A  town meeting Oct. 10, 1912, included, down on the bottom of the agenda, the question of free text books. The meeting began at 3:30 in a packed, standing-room-only town hall — about half of the attendees were women. However, most of those women had family obligations and “the men arranged it that the school business came up last. At 5 o’clock we were still there. Many mothers felt they ought to go home, but didn’t. It was almost 6 before the school business was reached. 
“Dr. Allee moved that the vote be taken by roll call, which was passed. Some women whose names were down toward the end of the list, went home and came back; some whose names came first, voted and then left to take care of the homes of those down at the end of the list. 
“Of course we won. I think if we had ever needed any more convincing arguments for woman suffrage, we had them that day.” 
“Memories” also describes how Dr. Allee went around, drumming up money to buy the East Ridge land for the new grammar school, part of the package that included creating Hamilton High School. Education advocates had agreed to buy the property to help convince the voters to build the town’s first modern school. 
Allee approached book publisher E.P. Dutton of High Ridge for a contribution, explaining the need for a modern school in Ridgefield. 
“Mr. Dutton was most enthusiastic and sympathetic, and he turned to Doctor and said, ‘Suppose we take it to the Lord.’ Doctor told me he knelt down by the couch and made a most beautiful prayer for direction and wisdom. Rising from his knees, he went to his desk and made out a check for $1,000 and, giving it to Doctor, told him, ‘Here, my boy, go to it!” ($1,000 then was worth nearly $25,000 in today’s dollars.) 
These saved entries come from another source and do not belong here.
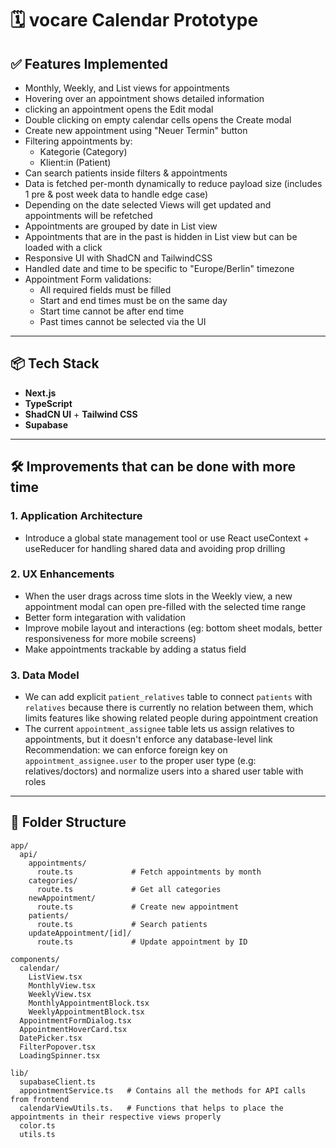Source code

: # 🗓️ vocare Calendar Prototype

## ✅ Features Implemented

- Monthly, Weekly, and List views for appointments
- Hovering over an appointment shows detailed information
- clicking an appointment opens the Edit modal
- Double clicking on empty calendar cells opens the Create modal
- Create new appointment using "Neuer Termin" button
- Filtering appointments by:
  - Kategorie (Category)
  - Klient:in (Patient)
- Can search patients inside filters & appointments
- Data is fetched per-month dynamically to reduce payload size (includes 1 pre & post week data to handle edge case)
- Depending on the date selected Views will get updated and appointments will be refetched
- Appointments are grouped by date in List view
- Appointments that are in the past is hidden in List view but can be loaded with a click
- Responsive UI with ShadCN and TailwindCSS
- Handled date and time to be specific to "Europe/Berlin" timezone
- Appointment Form validations:
  - All required fields must be filled
  - Start and end times must be on the same day
  - Start time cannot be after end time
  - Past times cannot be selected via the UI

---

## 📦 Tech Stack

- **Next.js**
- **TypeScript**
- **ShadCN UI** + **Tailwind CSS**
- **Supabase**

---

## 🛠️ Improvements that can be done with more time

### 1. Application Architecture

- Introduce a global state management tool or use React useContext + useReducer for handling shared data and avoiding prop drilling

### 2. UX Enhancements

- When the user drags across time slots in the Weekly view, a new appointment modal can open pre-filled with the selected time range
- Better form integaration with validation
- Improve mobile layout and interactions (eg: bottom sheet modals, better responsiveness for more mobile screens)
- Make appointments trackable by adding a status field

### 3. Data Model

- We can add explicit `patient_relatives` table to connect `patients` with `relatives` because there is currently no relation between them, which limits features like showing related people during appointment creation
- The current `appointment_assignee` table lets us assign relatives to appointments, but it doesn't enforce any database-level link
  Recommendation: we can enforce foreign key on `appointment_assignee.user` to the proper user type (e.g: relatives/doctors) and normalize users into a shared user table with roles

---

## 📁 Folder Structure

```
app/
  api/
    appointments/
      route.ts             # Fetch appointments by month
    categories/
      route.ts             # Get all categories
    newAppointment/
      route.ts             # Create new appointment
    patients/
      route.ts             # Search patients
    updateAppointment/[id]/
      route.ts             # Update appointment by ID

components/
  calendar/
    ListView.tsx
    MonthlyView.tsx
    WeeklyView.tsx
    MonthlyAppointmentBlock.tsx
    WeeklyAppointmentBlock.tsx
  AppointmentFormDialog.tsx
  AppointmentHoverCard.tsx
  DatePicker.tsx
  FilterPopover.tsx
  LoadingSpinner.tsx

lib/
  supabaseClient.ts
  appointmentService.ts   # Contains all the methods for API calls from frontend
  calendarViewUtils.ts.   # Functions that helps to place the appointments in their respective views properly
  color.ts
  utils.ts
```
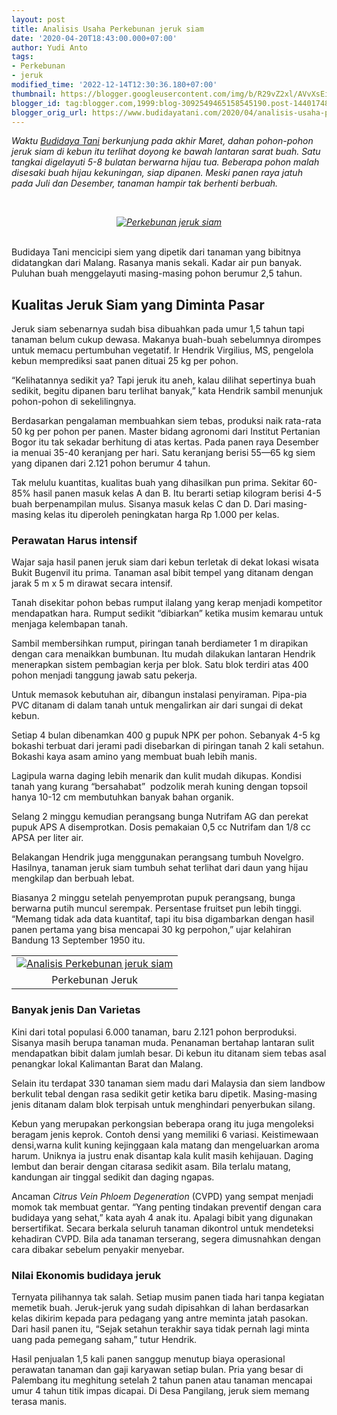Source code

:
 ```yaml
---
layout: post
title: Analisis Usaha Perkebunan jeruk siam
date: '2020-04-20T18:43:00.000+07:00'
author: Yudi Anto
tags:
- Perkebunan
- jeruk
modified_time: '2022-12-14T12:30:36.180+07:00'
thumbnail: https://blogger.googleusercontent.com/img/b/R29vZ2xl/AVvXsEieQk6x-EARIs_hVljh4GF9546ggLJ1uxOaSlucFD2ew6wbfc3_xAKC7w0BpE3BV8jFO-OjjR6-OES5uBMd353ymUZ3PGHYm5ihe4K6nxOkU3P55rWgEnX6sgC9N4ibN4yNlXlL3ZHge6Vq/s72-c/siam_1280x764-768x458.jpg
blogger_id: tag:blogger.com,1999:blog-3092549465158545190.post-1440174839883825943
blogger_orig_url: https://www.budidayatani.com/2020/04/analisis-usaha-perkebunan-jeruk-siam.html
---
```


<p><i>Waktu <a href="https://www.budidayatani.com/">Budidaya Tani</a> berkunjung pada akhir Maret, dahan pohon-pohon jeruk siam di kebun itu terlihat doyong ke bawah lantaran sarat buah. Satu tangkai digelayuti 5-8 bulatan berwarna hijau tua. Beberapa pohon malah disesaki buah hijau kekuningan, siap dipanen. Meski panen raya jatuh pada Juli dan Desember, tanaman hampir tak berhenti berbuah.</i></p><p><i>&nbsp;</i></p><div style="clear: both; text-align: center;"><i><a href="https://blogger.googleusercontent.com/img/b/R29vZ2xl/AVvXsEieQk6x-EARIs_hVljh4GF9546ggLJ1uxOaSlucFD2ew6wbfc3_xAKC7w0BpE3BV8jFO-OjjR6-OES5uBMd353ymUZ3PGHYm5ihe4K6nxOkU3P55rWgEnX6sgC9N4ibN4yNlXlL3ZHge6Vq/s499/siam_1280x764-768x458.jpg" style="margin-left: 1em; margin-right: 1em;"><img alt="Perkebunan jeruk siam" border="0" data-original-height="298" data-original-width="499" src="https://blogger.googleusercontent.com/img/b/R29vZ2xl/AVvXsEieQk6x-EARIs_hVljh4GF9546ggLJ1uxOaSlucFD2ew6wbfc3_xAKC7w0BpE3BV8jFO-OjjR6-OES5uBMd353ymUZ3PGHYm5ihe4K6nxOkU3P55rWgEnX6sgC9N4ibN4yNlXlL3ZHge6Vq/s16000/siam_1280x764-768x458.jpg" title="jeruk siam" /></a></i></div><i><br /></i><p></p><p>Budidaya Tani mencicipi siem yang dipetik dari tanaman yang bibitnya didatangkan dari Malang. Rasanya manis sekali. Kadar air pun banyak. Puluhan buah menggelayuti masing-masing pohon berumur 2,5 tahun.</p><h2 style="text-align: left;">Kualitas Jeruk Siam yang Diminta Pasar<br /></h2><p>Jeruk siam sebenarnya sudah bisa dibuahkan pada umur 1,5 tahun tapi tanaman belum cukup dewasa. Makanya buah-buah sebelumnya dirompes untuk memacu pertumbuhan vegetatif. Ir Hendrik Virgilius, MS, pengelola kebun memprediksi saat panen dituai 25 kg per pohon.&nbsp;</p><p>“Kelihatannya sedikit ya? Tapi jeruk itu aneh, kalau dilihat sepertinya buah sedikit, begitu dipanen baru terlihat banyak,” kata Hendrik sambil menunjuk pohon-pohon di sekelilingnya.</p><p>Berdasarkan pengalaman membuahkan siem tebas, produksi naik rata-rata 50 kg per pohon per panen. Master bidang agronomi dari Institut Pertanian Bogor itu tak sekadar berhitung di atas kertas. Pada panen raya Desember ia menuai 35-40 keranjang per hari. Satu keranjang berisi 55—65 kg siem yang dipanen dari 2.121 pohon berumur 4 tahun.</p><p>Tak melulu kuantitas, kualitas buah yang dihasilkan pun prima. Sekitar 60-85% hasil panen masuk kelas A dan B. Itu berarti setiap kilogram berisi 4-5 buah berpenampilan mulus. Sisanya masuk kelas C dan D. Dari masing-masing kelas itu diperoleh peningkatan harga Rp 1.000 per kelas.</p><p></p><h3>Perawatan Harus intensif</h3><p>Wajar saja hasil panen jeruk siam dari kebun terletak di dekat lokasi wisata Bukit Bugenvil itu prima. Tanaman asal bibit tempel yang ditanam dengan jarak 5 m x 5 m dirawat secara intensif.&nbsp;</p><p>Tanah disekitar pohon bebas rumput ilalang yang kerap menjadi kompetitor mendapatkan hara. Rumput sedikit “dibiarkan” ketika musim kemarau untuk menjaga kelembapan tanah.</p><p>Sambil membersihkan rumput, piringan tanah berdiameter 1 m dirapikan dengan cara menaikkan bumbunan. Itu mudah dilakukan lantaran Hendrik menerapkan sistem pembagian kerja per blok. Satu blok terdiri atas 400 pohon menjadi tanggung jawab satu pekerja.&nbsp;</p><p>Untuk memasok kebutuhan air, dibangun instalasi penyiraman. Pipa-pia PVC ditanam di dalam tanah untuk mengalirkan air dari sungai di dekat kebun.</p><p>Setiap 4 bulan dibenamkan 400 g pupuk NPK per pohon. Sebanyak 4-5 kg bokashi terbuat dari jerami padi disebarkan di piringan tanah 2 kali setahun. Bokashi kaya asam amino yang membuat buah lebih manis.&nbsp;</p><p>Lagipula warna daging lebih menarik dan kulit mudah dikupas. Kondisi tanah yang kurang “bersahabat”&nbsp; podzolik merah kuning dengan topsoil hanya 10-12 cm membutuhkan banyak bahan organik.</p><p>Selang 2 minggu kemudian perangsang bunga Nutrifam AG dan perekat pupuk APS A disemprotkan. Dosis pemakaian 0,5 cc Nutrifam dan 1/8 cc APSA per liter air.&nbsp;</p><p>Belakangan Hendrik juga menggunakan perangsang tumbuh Novelgro. Hasilnya, tanaman jeruk siam tumbuh sehat terlihat dari daun yang hijau mengkilap dan berbuah lebat.</p><p>Biasanya 2 minggu setelah penyemprotan pupuk perangsang, bunga berwarna putih muncul serempak. Persentase fruitset pun lebih tinggi. “Memang tidak ada data kuantitaf, tapi itu bisa digambarkan dengan hasil panen pertama yang bisa mencapai 30 kg perpohon,” ujar kelahiran Bandung 13 September 1950 itu.</p><p></p><table align="center" cellpadding="0" cellspacing="0" style="margin-left: auto; margin-right: auto;"><tbody><tr><td style="text-align: center;"><a href="https://blogger.googleusercontent.com/img/b/R29vZ2xl/AVvXsEgVMraOU1-EmIuSsrCZLCZH-fKryANt-iKsBmYkqcqoYA2WUgICa9T0iYag0bvkF-Fg1m8QtC2c4T1d3u939YMKQ4LnPyNThyphenhyphenJ0TS3iYsi72Iq5OPlcgcVkEuWvqWRueMiDSoa5Q6uWCWwO/s448/jeruk_1280x687.jpg" style="margin-left: auto; margin-right: auto;"><img alt="Analisis Perkebunan jeruk siam" border="0" data-original-height="240" data-original-width="448" src="https://blogger.googleusercontent.com/img/b/R29vZ2xl/AVvXsEgVMraOU1-EmIuSsrCZLCZH-fKryANt-iKsBmYkqcqoYA2WUgICa9T0iYag0bvkF-Fg1m8QtC2c4T1d3u939YMKQ4LnPyNThyphenhyphenJ0TS3iYsi72Iq5OPlcgcVkEuWvqWRueMiDSoa5Q6uWCWwO/s16000/jeruk_1280x687.jpg" title="Usaha Perkebunan jeruk siam" /></a></td></tr><tr><td style="text-align: center;">Perkebunan Jeruk<br /></td></tr></tbody></table><p></p><h3>Banyak jenis Dan Varietas<br /></h3><p>Kini dari total populasi 6.000 tanaman, baru 2.121 pohon berproduksi. Sisanya masih berupa tanaman muda. Penanaman bertahap lantaran sulit mendapatkan bibit dalam jumlah besar. Di kebun itu ditanam siem tebas asal penangkar lokal Kalimantan Barat dan Malang.&nbsp;</p><p>Selain itu terdapat 330 tanaman siem madu dari Malaysia dan siem landbow berkulit tebal dengan rasa sedikit getir ketika baru dipetik. Masing-masing jenis ditanam dalam blok terpisah untuk menghindari penyerbukan silang.</p><p>Kebun yang merupakan perkongsian beberapa orang itu juga mengoleksi beragam jenis keprok. Contoh densi yang memiliki 6 variasi. Keistimewaan densi,warna kulit kuning kejinggaan kala matang dan mengeluarkan aroma harum. Uniknya ia justru enak disantap kala kulit masih kehijauan. Daging lembut dan berair dengan citarasa sedikit asam. Bila terlalu matang, kandungan air tinggal sedikit dan daging ngapas.</p><p>Ancaman <i>Citrus Vein Phloem Degeneration</i> (CVPD) yang sempat menjadi momok tak membuat gentar. “Yang penting tindakan preventif dengan cara budidaya yang sehat,” kata ayah 4 anak itu. Apalagi bibit yang digunakan bersertifikat. Secara berkala seluruh tanaman dikontrol untuk mendeteksi kehadiran CVPD. Bila ada tanaman terserang, segera dimusnahkan dengan cara dibakar sebelum penyakir menyebar.</p><h3>Nilai Ekonomis budidaya jeruk</h3><p>Ternyata pilihannya tak salah. Setiap musim panen tiada hari tanpa kegiatan memetik buah. Jeruk-jeruk yang sudah dipisahkan di lahan berdasarkan kelas dikirim kepada para pedagang yang antre meminta jatah pasokan. Dari hasil panen itu, “Sejak setahun terakhir saya tidak pernah lagi minta uang pada pemegang saham,” tutur Hendrik.</p><p>Hasil penjualan 1,5 kali panen sanggup menutup biaya operasional perawatan tanaman dan gaji karyawan setiap bulan. Pria yang besar di Palembang itu meghitung setelah 2 tahun panen atau tanaman mencapai umur 4 tahun titik impas dicapai. Di Desa Pangilang, jeruk siem memang terasa manis.</p>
“Dr. Allee never rested, but day after day he went to see people from house to house until he had the whole $16,000” needed for the land. The town approved the schools project and both the grammar school and high school opened in 1915. And it was Dr. Allee who suggested the names for both; Hamilton and Franklin were two of his heroes from history.
Though a physician, Allee helped establish and was first president of the Fairfield County Farm Bureau. He was an official of the local, regional and state organizations of the Congregational Church, and his special interest was in youth groups. 
“His love of justice and fair play led him to champion many causes of importance in church and community,” The Press said.
Dr. Allee was 55 when he died in 1927.